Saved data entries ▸
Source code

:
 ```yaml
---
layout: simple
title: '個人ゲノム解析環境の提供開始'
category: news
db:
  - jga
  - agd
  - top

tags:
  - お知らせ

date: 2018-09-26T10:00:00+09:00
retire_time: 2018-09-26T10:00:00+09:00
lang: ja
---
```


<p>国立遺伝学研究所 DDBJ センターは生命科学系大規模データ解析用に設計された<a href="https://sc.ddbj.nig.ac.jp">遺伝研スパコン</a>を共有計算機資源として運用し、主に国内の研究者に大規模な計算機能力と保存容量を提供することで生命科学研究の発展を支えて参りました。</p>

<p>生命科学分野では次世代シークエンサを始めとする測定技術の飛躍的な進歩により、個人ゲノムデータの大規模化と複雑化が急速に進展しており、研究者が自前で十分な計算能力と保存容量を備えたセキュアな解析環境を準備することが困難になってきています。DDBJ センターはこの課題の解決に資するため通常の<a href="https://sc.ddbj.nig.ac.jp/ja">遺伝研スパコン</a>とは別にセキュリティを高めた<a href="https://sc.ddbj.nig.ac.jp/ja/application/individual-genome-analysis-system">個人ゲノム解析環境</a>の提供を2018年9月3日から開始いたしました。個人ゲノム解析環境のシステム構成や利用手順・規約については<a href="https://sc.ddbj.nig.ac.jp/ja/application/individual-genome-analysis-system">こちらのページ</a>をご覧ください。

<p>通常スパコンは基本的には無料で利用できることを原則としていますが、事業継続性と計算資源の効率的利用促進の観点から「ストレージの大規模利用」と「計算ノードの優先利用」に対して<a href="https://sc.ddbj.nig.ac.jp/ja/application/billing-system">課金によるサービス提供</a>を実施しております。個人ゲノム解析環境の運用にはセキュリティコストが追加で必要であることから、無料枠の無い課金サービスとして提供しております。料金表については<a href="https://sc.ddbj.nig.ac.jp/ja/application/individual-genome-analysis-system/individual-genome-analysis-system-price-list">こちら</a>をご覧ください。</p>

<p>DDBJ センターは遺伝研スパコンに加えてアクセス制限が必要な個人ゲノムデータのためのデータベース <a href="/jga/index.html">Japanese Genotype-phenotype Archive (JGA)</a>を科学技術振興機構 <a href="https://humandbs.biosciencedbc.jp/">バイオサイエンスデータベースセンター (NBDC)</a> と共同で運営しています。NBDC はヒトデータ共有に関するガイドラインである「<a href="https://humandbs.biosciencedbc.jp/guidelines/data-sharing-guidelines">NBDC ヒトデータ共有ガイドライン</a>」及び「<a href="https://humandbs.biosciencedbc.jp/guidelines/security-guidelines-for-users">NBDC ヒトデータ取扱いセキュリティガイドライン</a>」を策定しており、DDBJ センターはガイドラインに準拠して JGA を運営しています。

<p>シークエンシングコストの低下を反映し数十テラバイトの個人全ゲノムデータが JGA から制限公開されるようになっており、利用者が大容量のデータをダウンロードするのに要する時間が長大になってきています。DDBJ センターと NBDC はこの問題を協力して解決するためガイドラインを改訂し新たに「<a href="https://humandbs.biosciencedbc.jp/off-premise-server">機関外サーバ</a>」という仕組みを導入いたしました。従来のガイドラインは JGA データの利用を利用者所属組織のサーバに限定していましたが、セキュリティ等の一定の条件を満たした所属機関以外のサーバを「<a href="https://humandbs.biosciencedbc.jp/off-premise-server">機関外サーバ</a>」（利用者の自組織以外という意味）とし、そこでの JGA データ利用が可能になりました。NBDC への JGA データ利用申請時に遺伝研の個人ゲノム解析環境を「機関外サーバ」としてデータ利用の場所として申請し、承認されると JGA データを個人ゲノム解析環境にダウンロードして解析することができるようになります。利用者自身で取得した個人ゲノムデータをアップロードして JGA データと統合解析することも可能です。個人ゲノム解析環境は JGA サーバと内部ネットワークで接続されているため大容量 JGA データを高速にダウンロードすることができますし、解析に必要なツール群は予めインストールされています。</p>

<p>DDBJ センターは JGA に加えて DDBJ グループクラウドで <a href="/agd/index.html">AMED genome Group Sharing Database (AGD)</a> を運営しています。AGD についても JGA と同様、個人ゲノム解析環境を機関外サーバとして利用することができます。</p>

Exercise details ▸
Repeat every entry exactly. Nothing may be dropped.

Answer to the exercise ▸
Source code

:
 ```yaml
---
layout: simple
title: '個人ゲノム解析環境の提供開始'
category: news
db:
  - jga
  - agd
  - top

tags:
  - お知らせ

date: 2018-09-26T10:00:00+09:00
retire_time: 2018-09-26T10:00:00+09:00
lang: ja
---
```


<p>国立遺伝学研究所 DDBJ センターは生命科学系大規模データ解析用に設計された<a href="https://sc.ddbj.nig.ac.jp">遺伝研スパコン</a>を共有計算機資源として運用し、主に国内の研究者に大規模な計算機能力と保存容量を提供することで生命科学研究の発展を支えて参りました。</p>

<p>生命科学分野では次世代シークエンサを始めとする測定技術の飛躍的な進歩により、個人ゲノムデータの大規模化と複雑化が急速に進展しており、研究者が自前で十分な計算能力と保存容量を備えたセキュアな解析環境を準備することが困難になってきています。DDBJ センターはこの課題の解決に資するため通常の<a href="https://sc.ddbj.nig.ac.jp/ja">遺伝研スパコン</a>とは別にセキュリティを高めた<a href="https://sc.ddbj.nig.ac.jp/ja/application/individual-genome-analysis-system">個人ゲノム解析環境</a>の提供を2018年9月3日から開始いたしました。個人ゲノム解析環境のシステム構成や利用手順・規約については<a href="https://sc.ddbj.nig.ac.jp/ja/application/individual-genome-analysis-system">こちらのページ</a>をご覧ください。

<p>通常スパコンは基本的には無料で利用できることを原則としていますが、事業継続性と計算資源の効率的利用促進の観点から「ストレージの大規模利用」と「計算ノードの優先利用」に対して<a href="https://sc.ddbj.nig.ac.jp/ja/application/billing-system">課金によるサービス提供</a>を実施しております。個人ゲノム解析環境の運用にはセキュリティコストが追加で必要であることから、無料枠の無い課金サービスとして提供しております。料金表については<a href="https://sc.ddbj.nig.ac.jp/ja/application/individual-genome-analysis-system/individual-genome-analysis-system-price-list">こちら</a>をご覧ください。</p>

<p>DDBJ センターは遺伝研スパコンに加えてアクセス制限が必要な個人ゲノムデータのためのデータベース <a href="/jga/index.html">Japanese Genotype-phenotype Archive (JGA)</a>を科学技術振興機構 <a href="https://humandbs.biosciencedbc.jp/">バイオサイエンスデータベースセンター (NBDC)</a> と共同で運営しています。NBDC はヒトデータ共有に関するガイドラインである「<a href="https://humandbs.biosciencedbc.jp/guidelines/data-sharing-guidelines">NBDC ヒトデータ共有ガイドライン</a>」及び「<a href="https://humandbs.biosciencedbc.jp/guidelines/security-guidelines-for-users">NBDC ヒトデータ取扱いセキュリティガイドライン</a>」を策定しており、DDBJ センターはガイドラインに準拠して JGA を運営しています。

<p>シークエンシングコストの低下を反映し数十テラバイトの個人全ゲノムデータが JGA から制限公開されるようになっており、利用者が大容量のデータをダウンロードするのに要する時間が長大になってきています。DDBJ センターと NBDC はこの問題を協力して解決するためガイドラインを改訂し新たに「<a href="https://humandbs.biosciencedbc.jp/off-premise-server">機関外サーバ</a>」という仕組みを導入いたしました。従来のガイドラインは JGA データの利用を利用者所属組織のサーバに限定していましたが、セキュリティ等の一定の条件を満たした所属機関以外のサーバを「<a href="https://humandbs.biosciencedbc.jp/off-premise-server">機関外サーバ</a>」（利用者の自組織以外という意味）とし、そこでの JGA データ利用が可能になりました。NBDC への JGA データ利用申請時に遺伝研の個人ゲノム解析環境を「機関外サーバ」としてデータ利用の場所として申請し、承認されると JGA データを個人ゲノム解析環境にダウンロードして解析することができるようになります。利用者自身で取得した個人ゲノムデータをアップロードして JGA データと統合解析することも可能です。個人ゲノム解析環境は JGA サーバと内部ネットワークで接続されているため大容量 JGA データを高速にダウンロードすることができますし、解析に必要なツール群は予めインストールされています。</p>

<p>DDBJ センターは JGA に加えて DDBJ グループクラウドで <a href="/agd/index.html">AMED genome Group Sharing Database (AGD)</a> を運営しています。AGD についても JGA と同様、個人ゲノム解析環境を機関外サーバとして利用することができます。</p>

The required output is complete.